Republic is an investment platform headquartered in New York City that allows individuals to invest in startups, growth-stage pre-IPO companies, real estate, video games, and crypto companies (despite the crackdown on fraudulent initial coin offerings in 2018).

Overview 
Republic was founded by Kendrick Nguyen, Paul Menchov and Peter Green in 2016 - as a spin-off from AngelList. The platform has deployed over $500 million in investments.

In November 2020, Republic launched the Republic Cities program in Dallas to fundraise for companies in Dallas from the local community.

In 2021, Everyrealm (at the time, Republic Realm), formerly a metaverse real estate investment channel of Republic, purchased a parcel of virtual land in Decentraland for close to one million US dollars. The lot has turned into a virtual shopping district & houses JPMorgan's lounge. 

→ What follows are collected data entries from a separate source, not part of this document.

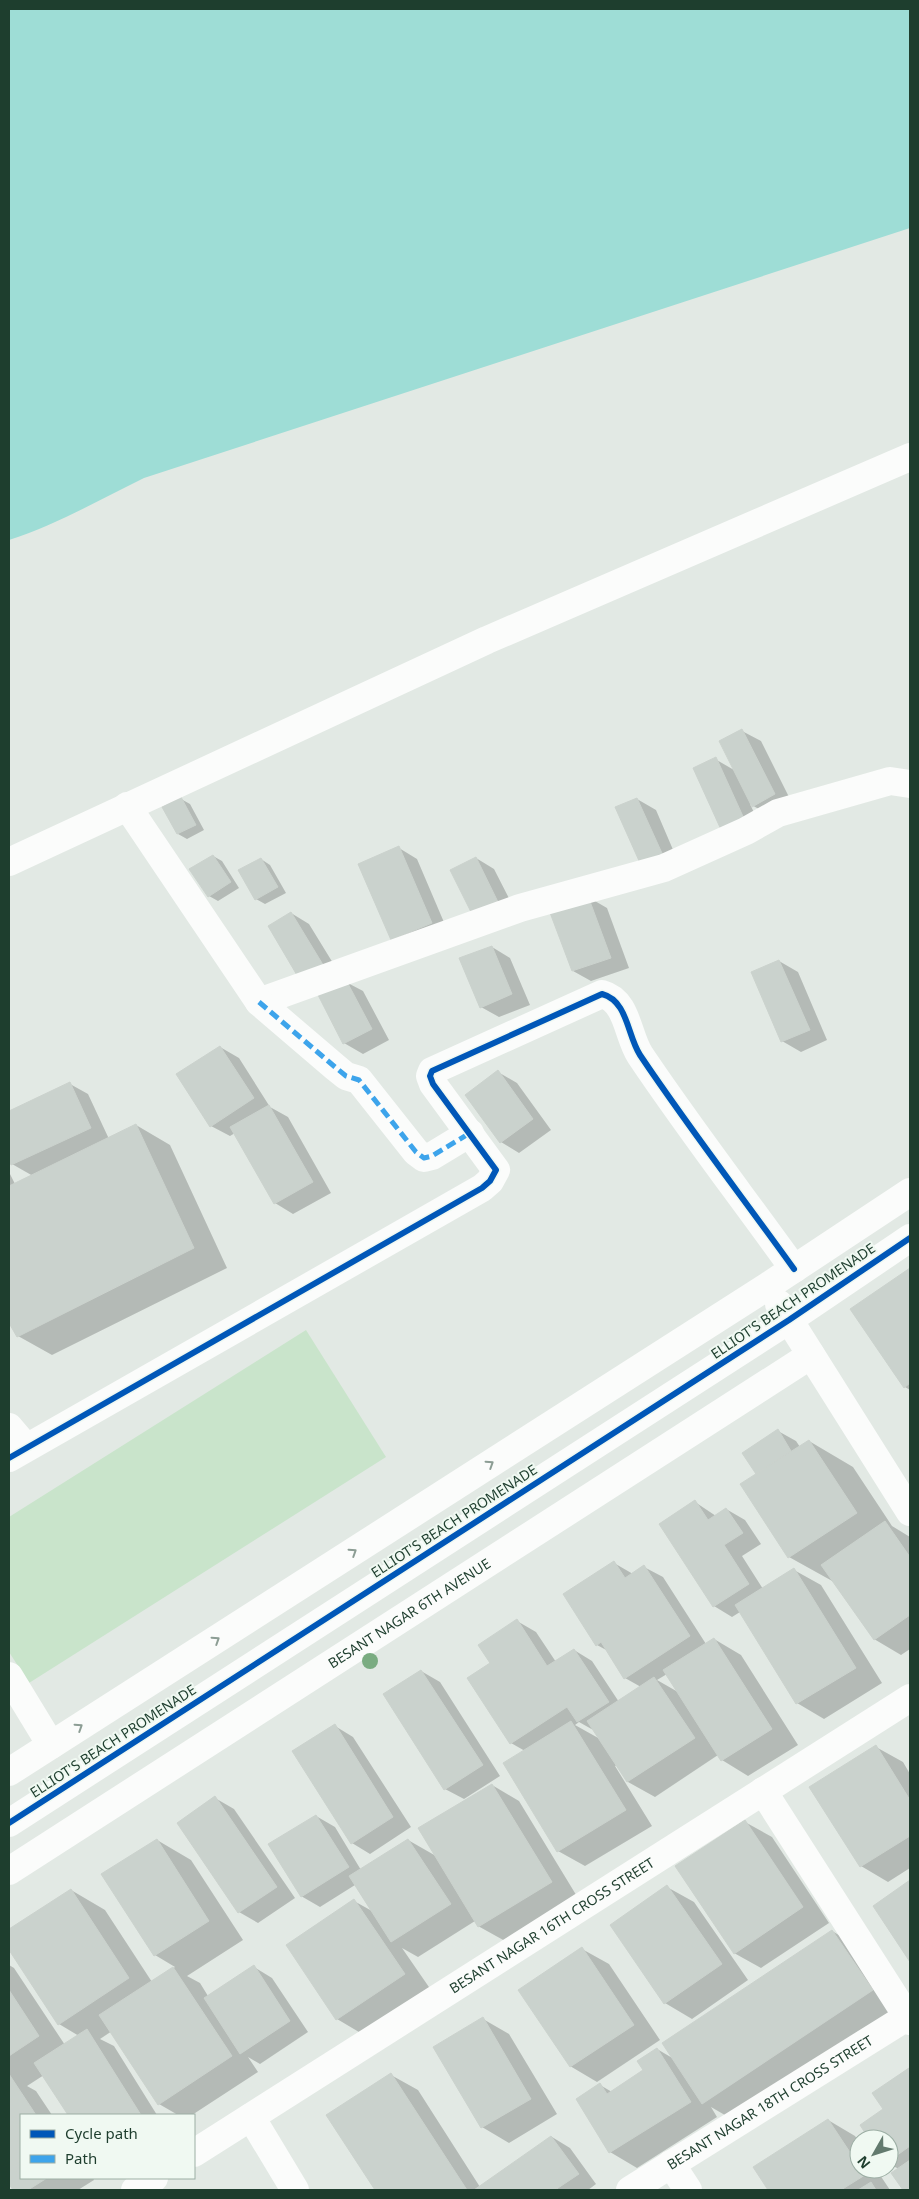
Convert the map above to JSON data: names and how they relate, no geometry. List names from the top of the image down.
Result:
{
  "streets": {
    "street": [
      "ELLIOT'S BEACH PROMENADE",
      "BESANT NAGAR 6TH AVENUE",
      "BESANT NAGAR 16TH CROSS STREET",
      "BESANT NAGAR 18TH CROSS STREET"
    ]
  },
  "legend": ["Cycle path", "Path"],
  "north": "bottom left"
}
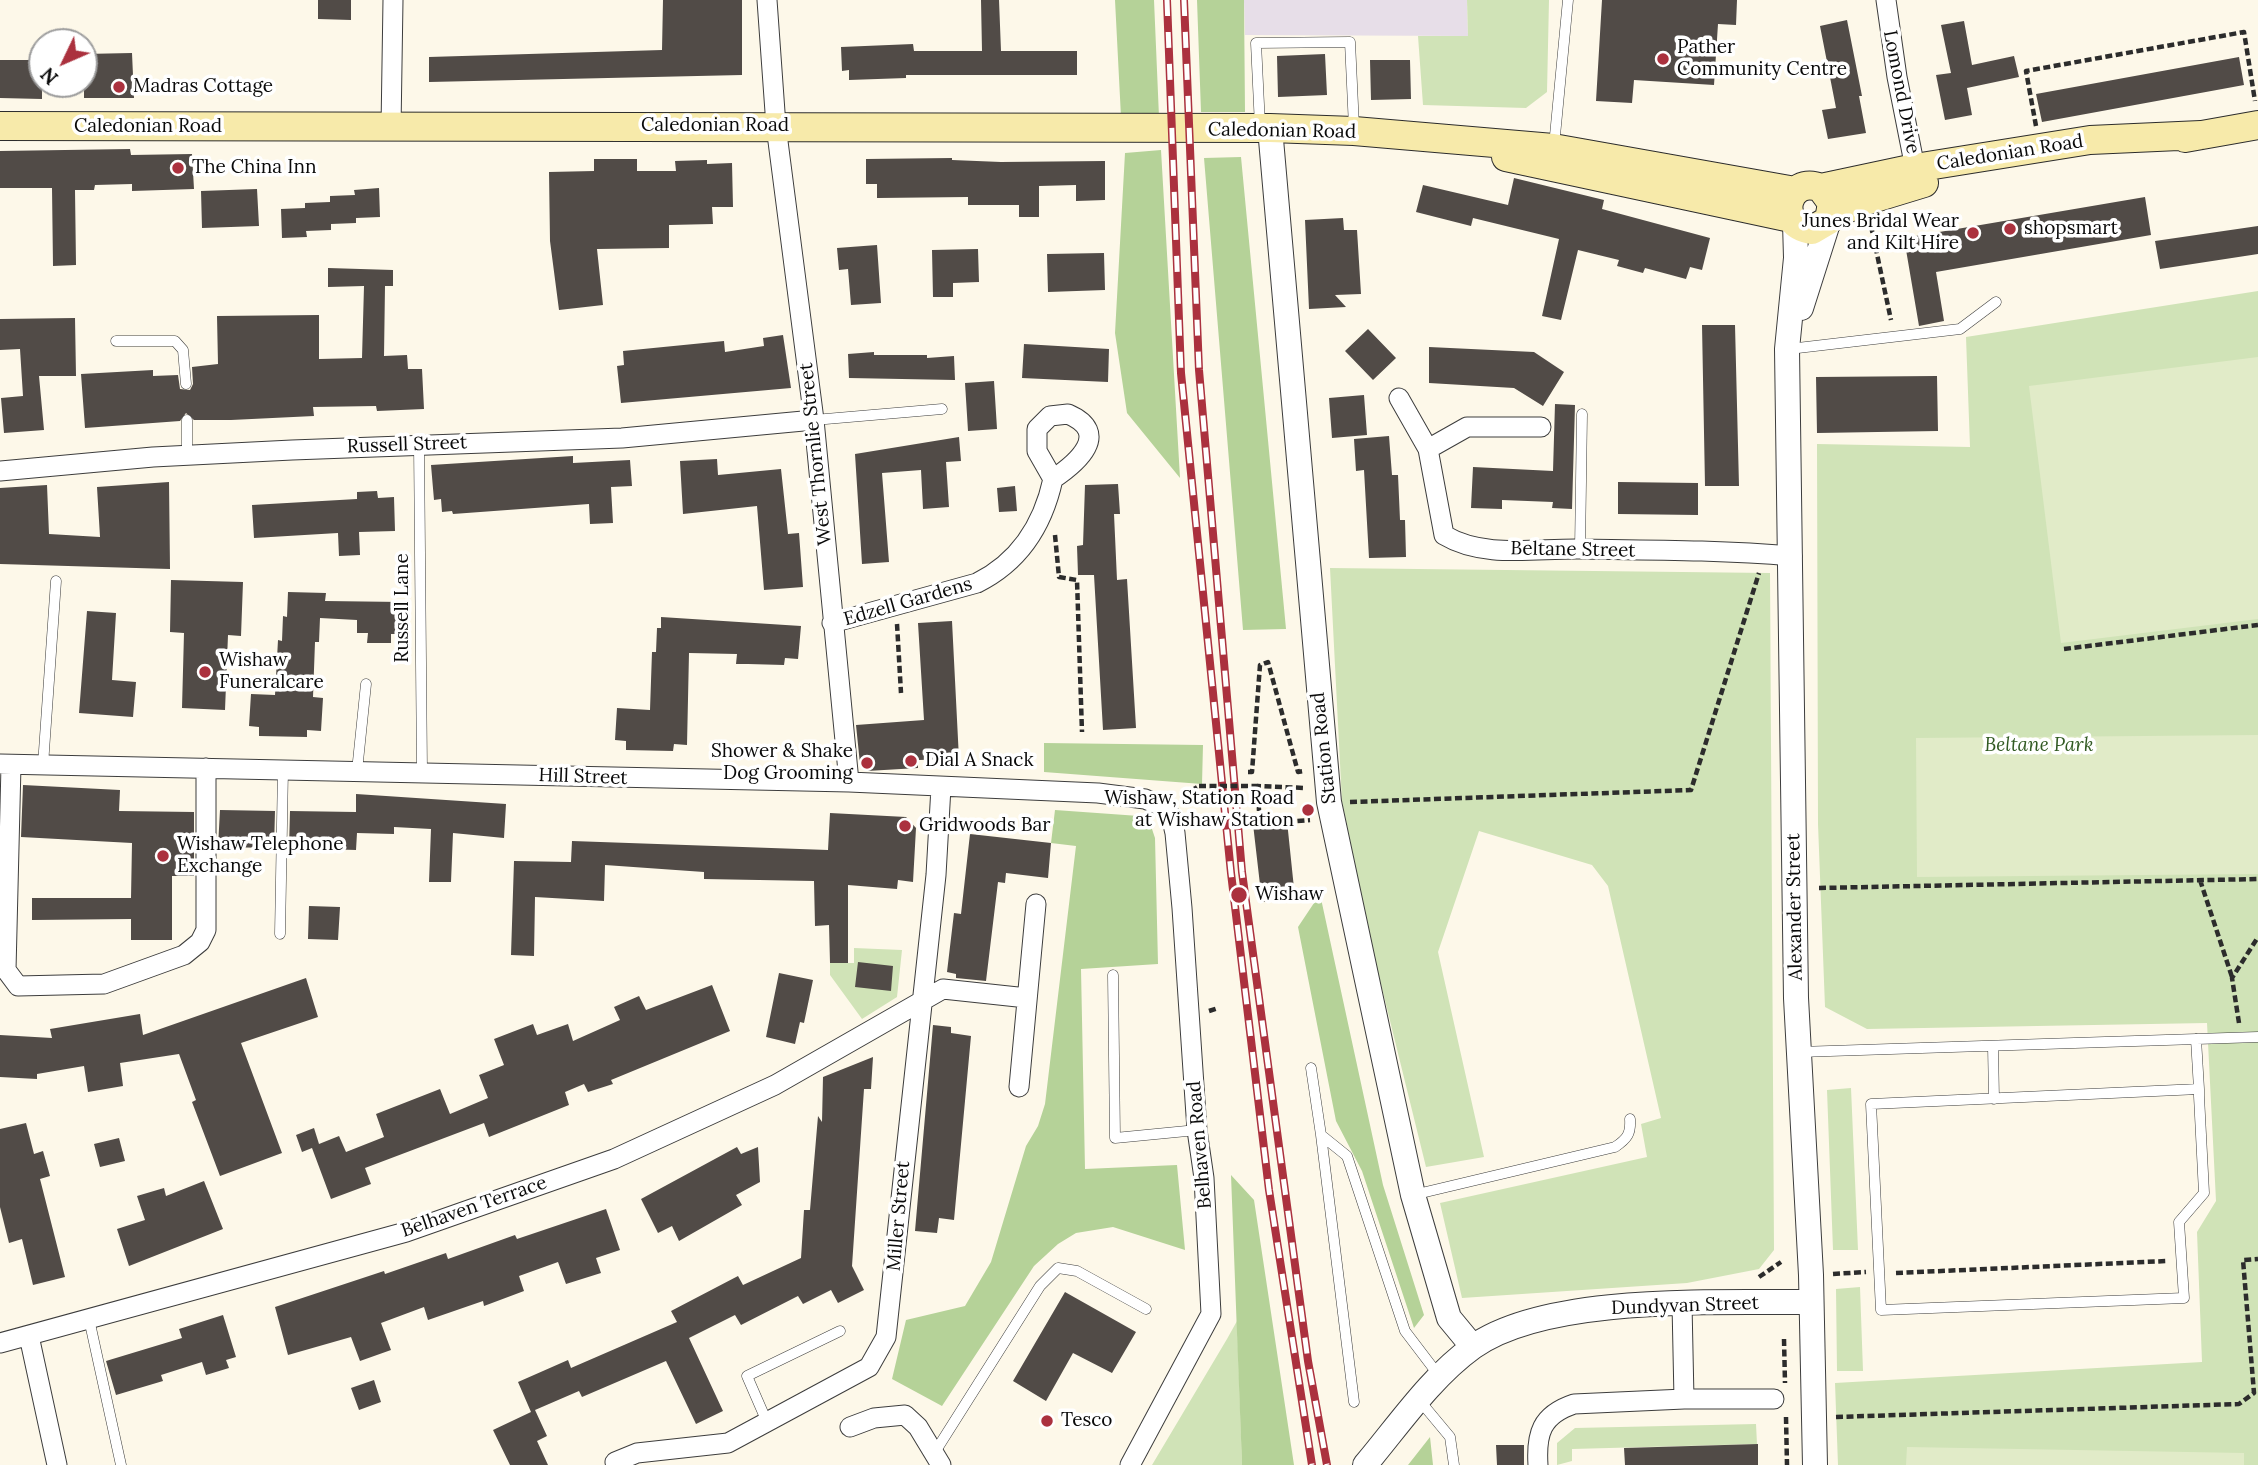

Republic has its own profit-sharing digital security token, the Republic Note  - but has not minted the tokens or made any new developments since launching.

On October 19th, 2021, Republic announced a $150M Series B round led by Valor Equity Partners.

Republic Capital - its venture arm, has invested in notable companies - like  Carta, Dapper Labs, Klarna,  Kraken, Pipe, and  Plaid.

Acquisitions 
In June 2019, Republic acquired SheWorx, a company that helps female entrepreneurs raise capital. Lisa Wang - the founder - has since left Republic.

In April 2020, Republic acquired Fig, a video game crowdfunding platform. The first offering from Fig that was co-hosted by Republic is that of Intellivision Amico. Despite its fundraising success - to the tune of $39 million across multiple campaigns (including one on competitor site  StartEngine), it has faced multiple delays and remained in development up until July 2022.

In June 2020, Republic made an acqui-hire for Compound, a real estate investment platform to create Republic Realm. However, the division later spun off & rebranded as Everyrealm. In October 2022, a sexual harassment & racial discrimination lawsuit was filed against Everyrealm & Republic.

In November 2020 acquired certain assets of NextSeed, a local crowdfunding platform.

In December 2021, Republic entered into an agreement to acquire British equity crowdfunding business Seedrs for $100 million - in an effort to expand to Europe. This acquisition has faced pushback from regulatory bodies & the Seedrs investor base - citing preferential treatments given to large shareholders.